Physical characteristics
- • location: Svetiiliyski Heights
- • coordinates: 42°25′1.92″N 26°10′3″E﻿ / ﻿42.4172000°N 26.16750°E
- • elevation: 310 m (1,020 ft)
- • location: Sazliyka
- • coordinates: 42°10′55.92″N 25°54′20.88″E﻿ / ﻿42.1822000°N 25.9058000°E
- • elevation: 94 m (308 ft)
- Length: 72 km (45 mi)
- Basin size: 636 km^{2} (246 sq mi)

Basin features
- Progression: Sazliyka→ Maritsa

= Ovcharitsa =

The Ovcharitsa (Овчарица) is a river in southern Bulgaria, a left tributary of the river Sazliyka, itself a left tributary of the Maritsa. With a length of 72 km, it is the largest tributary of the Sazliyka.

The river takes its source at an altitude of 310 m in the Svetiiliyski Heights at 1 km east of their highest point Ostrata Vila (416 m). Until the village of Zlatari it flows in a deep valley and then enters the Upper Thracian Plain. It flows southwards until flowing into the Ovcharitsa Reservoir. Downstream from the dam, the Ovcharitsa turns southwest and passes through the open-put coal mines of the Maritsa Iztok Complex, where its bed is completely corrected. The river flows into the Sazliyka at an altitude of 94 m about 1.3 km to the southwest of the village of Lyubenovo.

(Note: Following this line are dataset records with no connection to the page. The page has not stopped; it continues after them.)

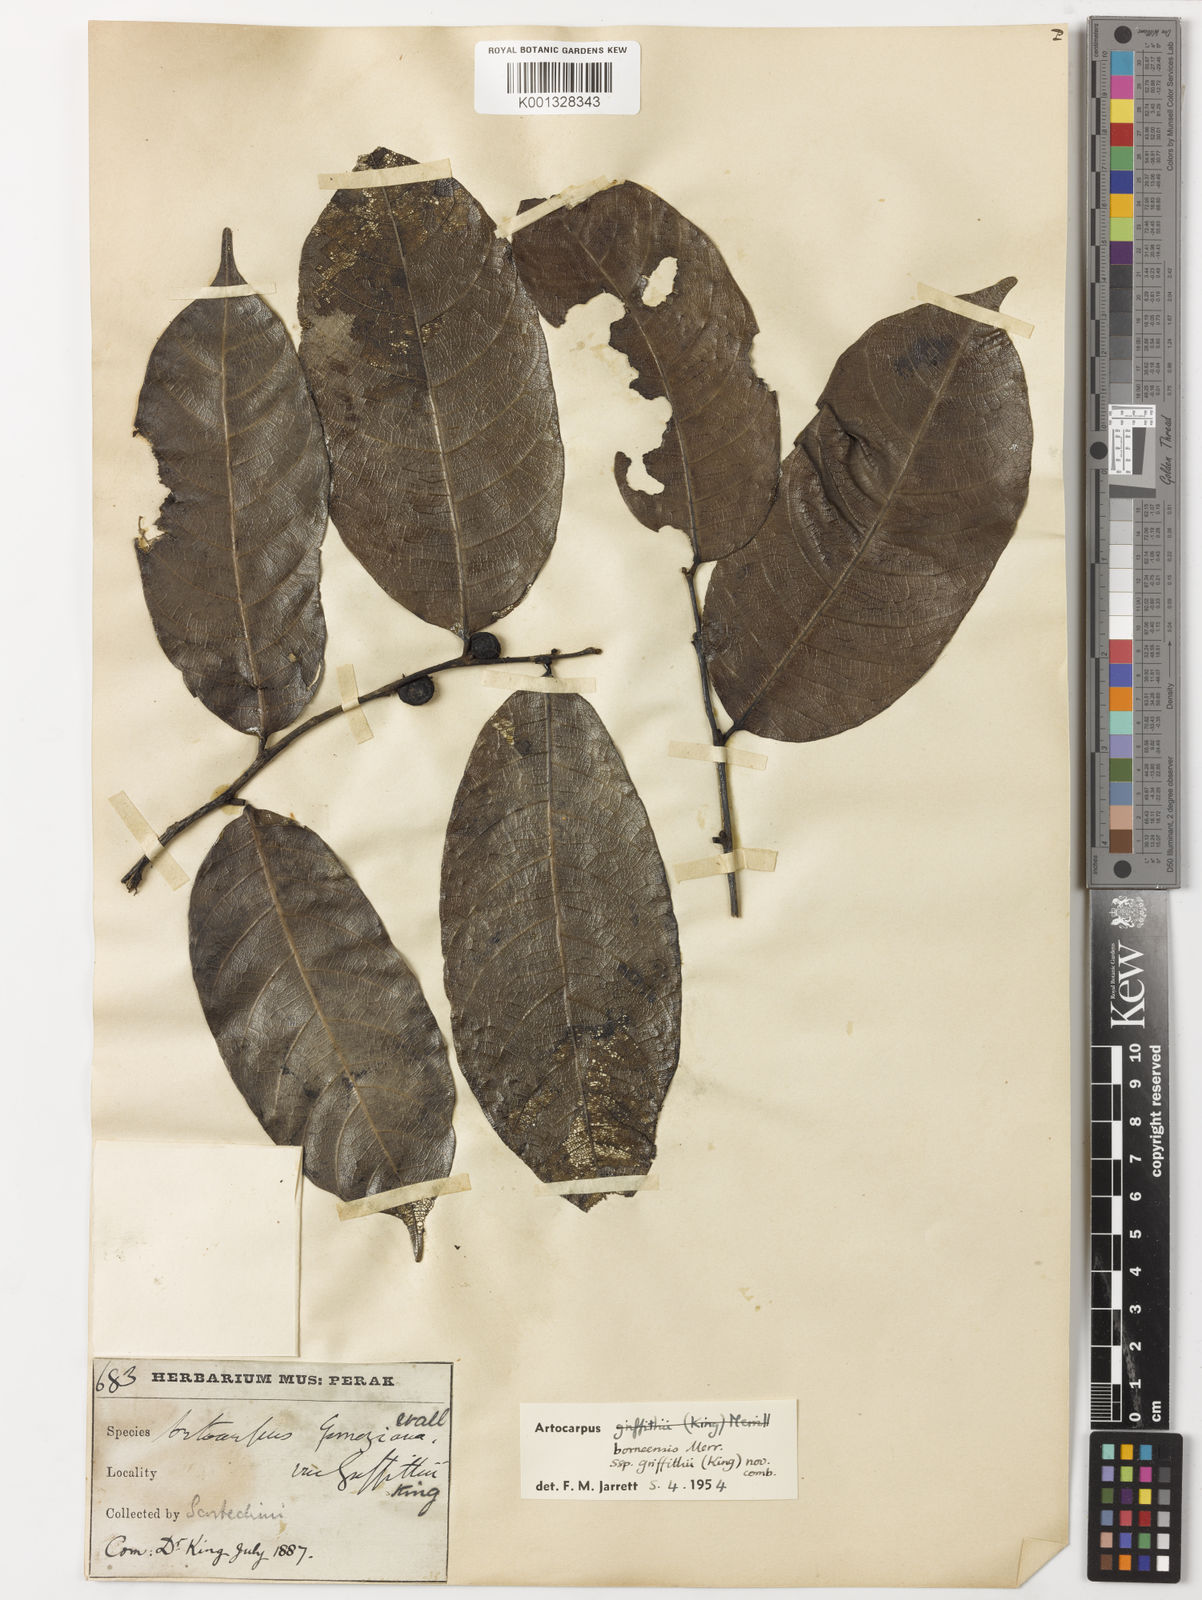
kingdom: Plantae
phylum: Tracheophyta
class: Magnoliopsida
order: Rosales
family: Moraceae
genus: Artocarpus
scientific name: Artocarpus lamellosus
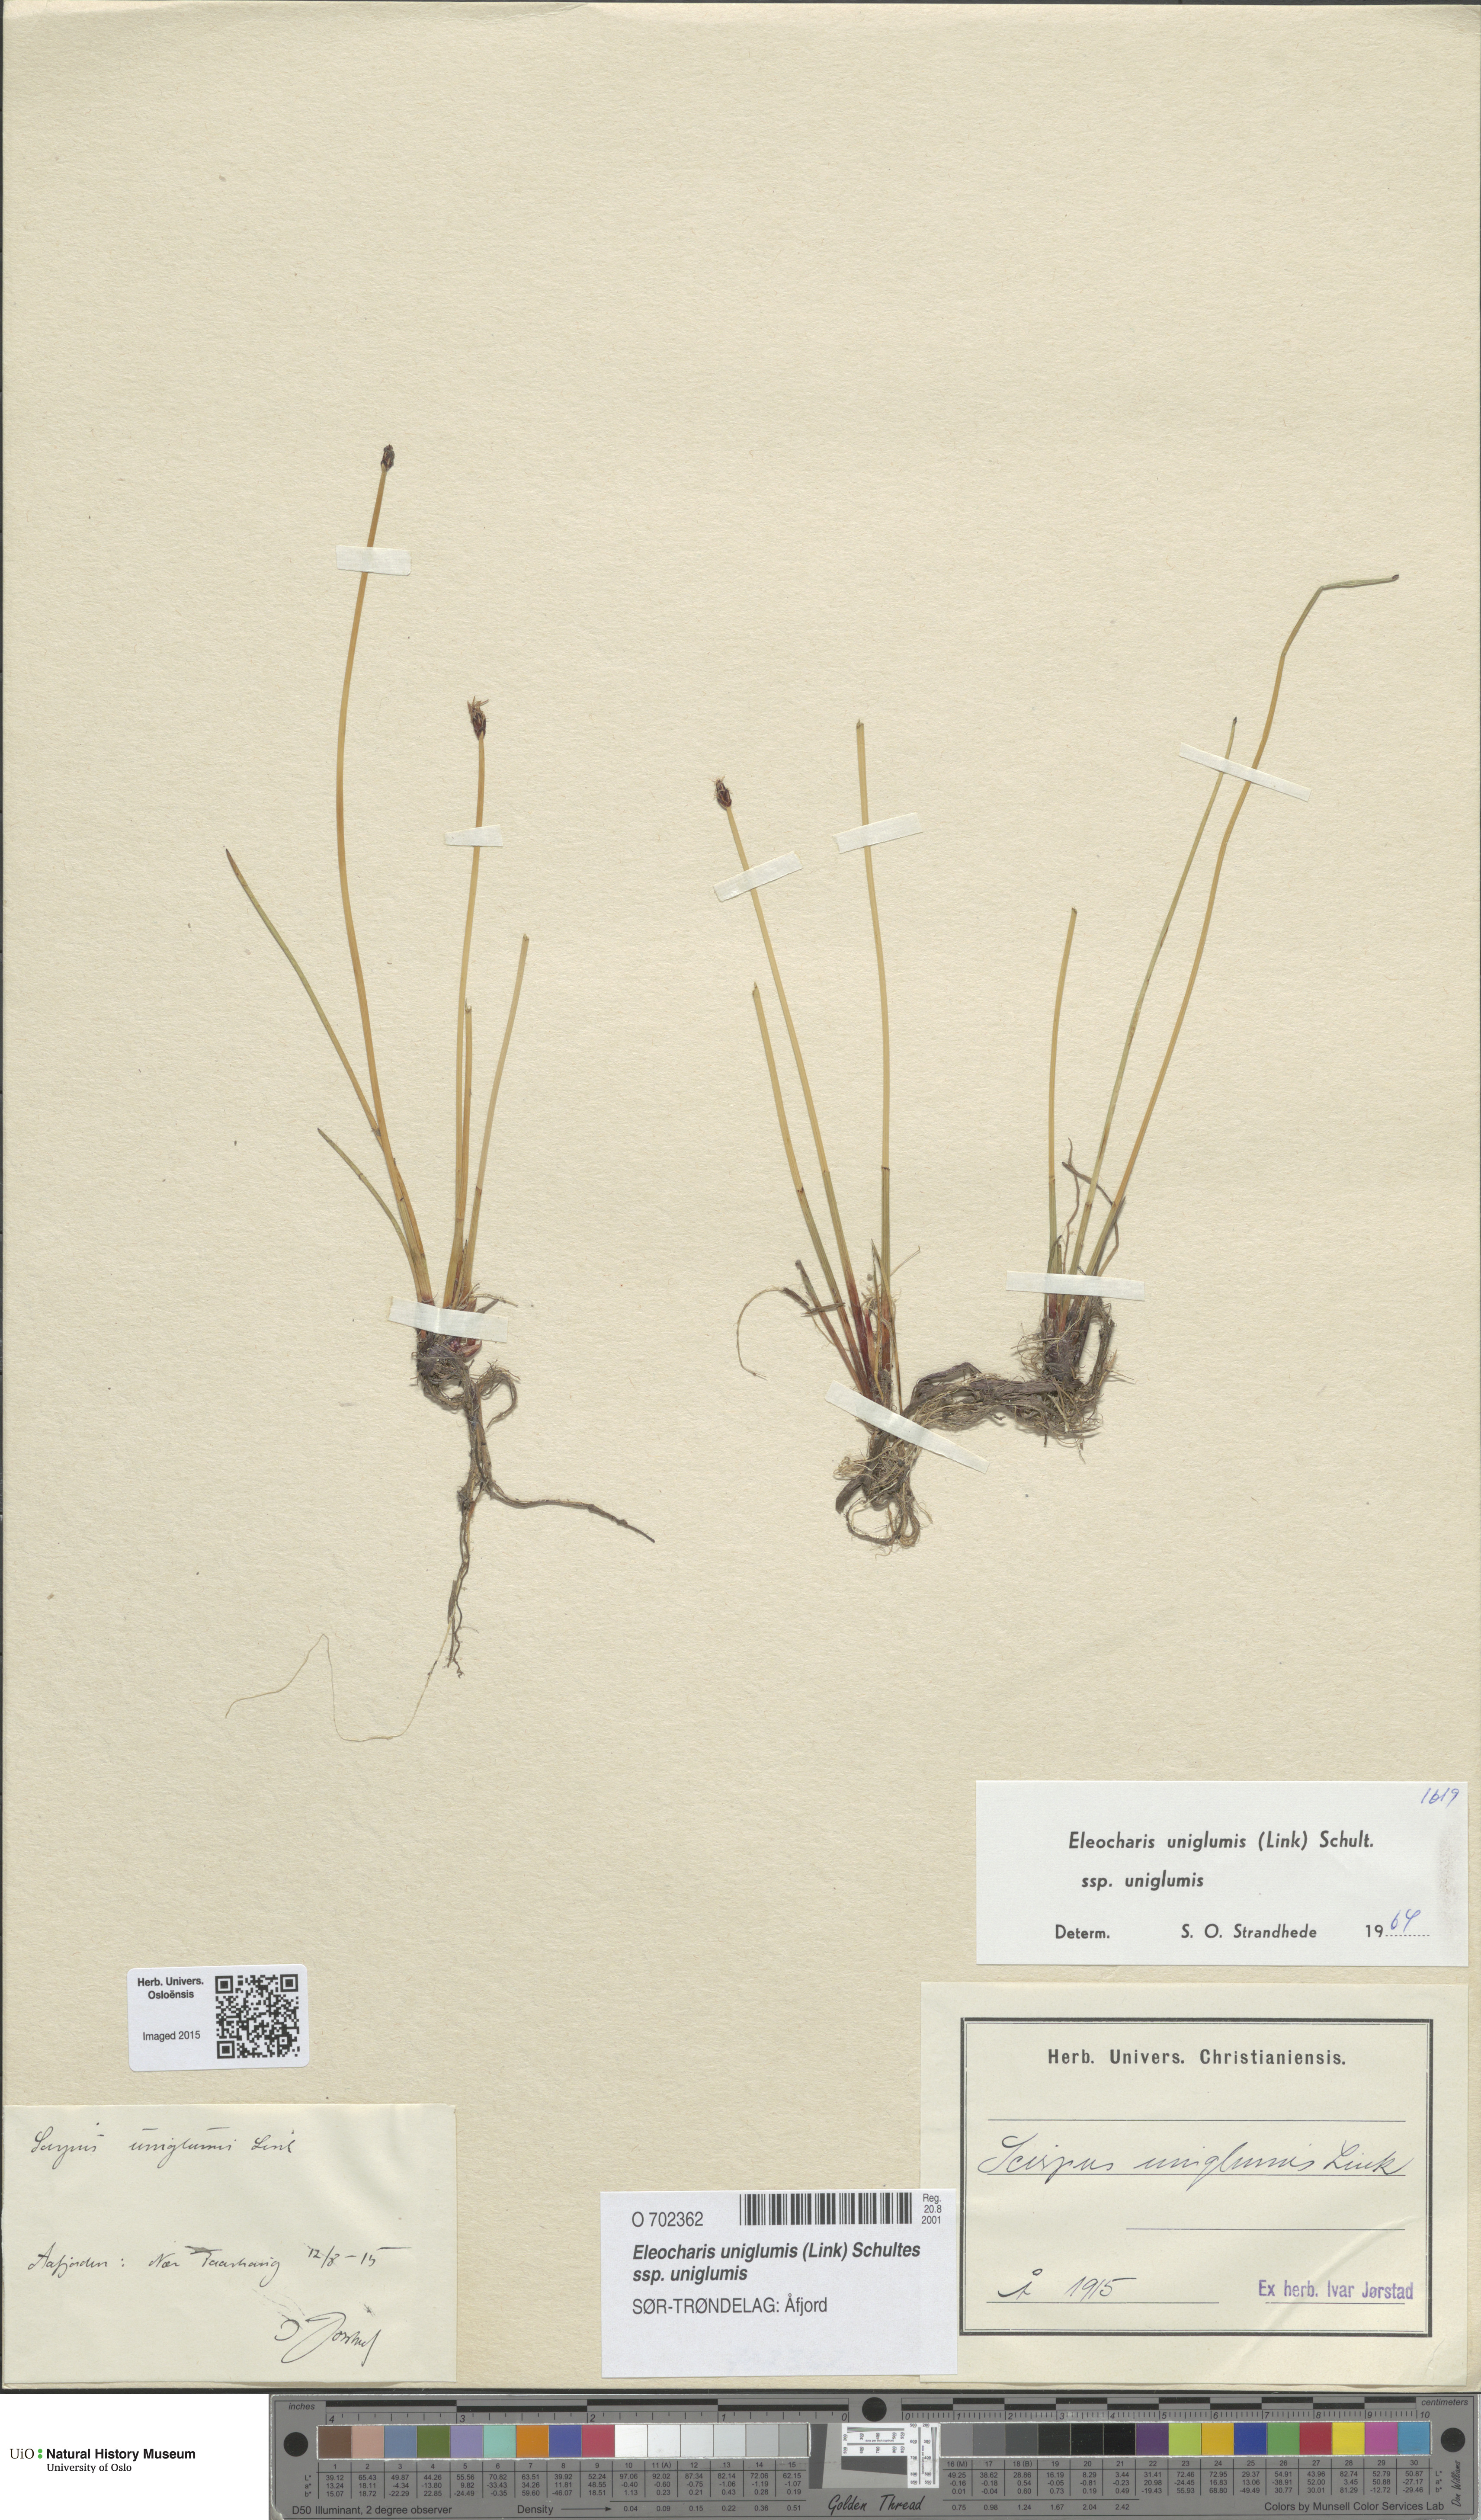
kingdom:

Its drainage basin covers a territory of 656 km^{2} or 19.6% of the Sazliyka's total.

The Ovcharitsa has predominantly rain feed with high water in January–May and low water in July–October.

The river flows in Sliven, Yambol and Stara Zagora Provinces. There are three villages along its course: Prohorovo in Nova Zagora Municipality of Sliven Province, and Kovachevo and Troyanovo in Radnevo Municipality of Stara Zagora Province. The waters of the Ovcharitsa are utilised for irrigation in its upper course and industrial water supply for the Maritsa Iztok Complex in its lower course.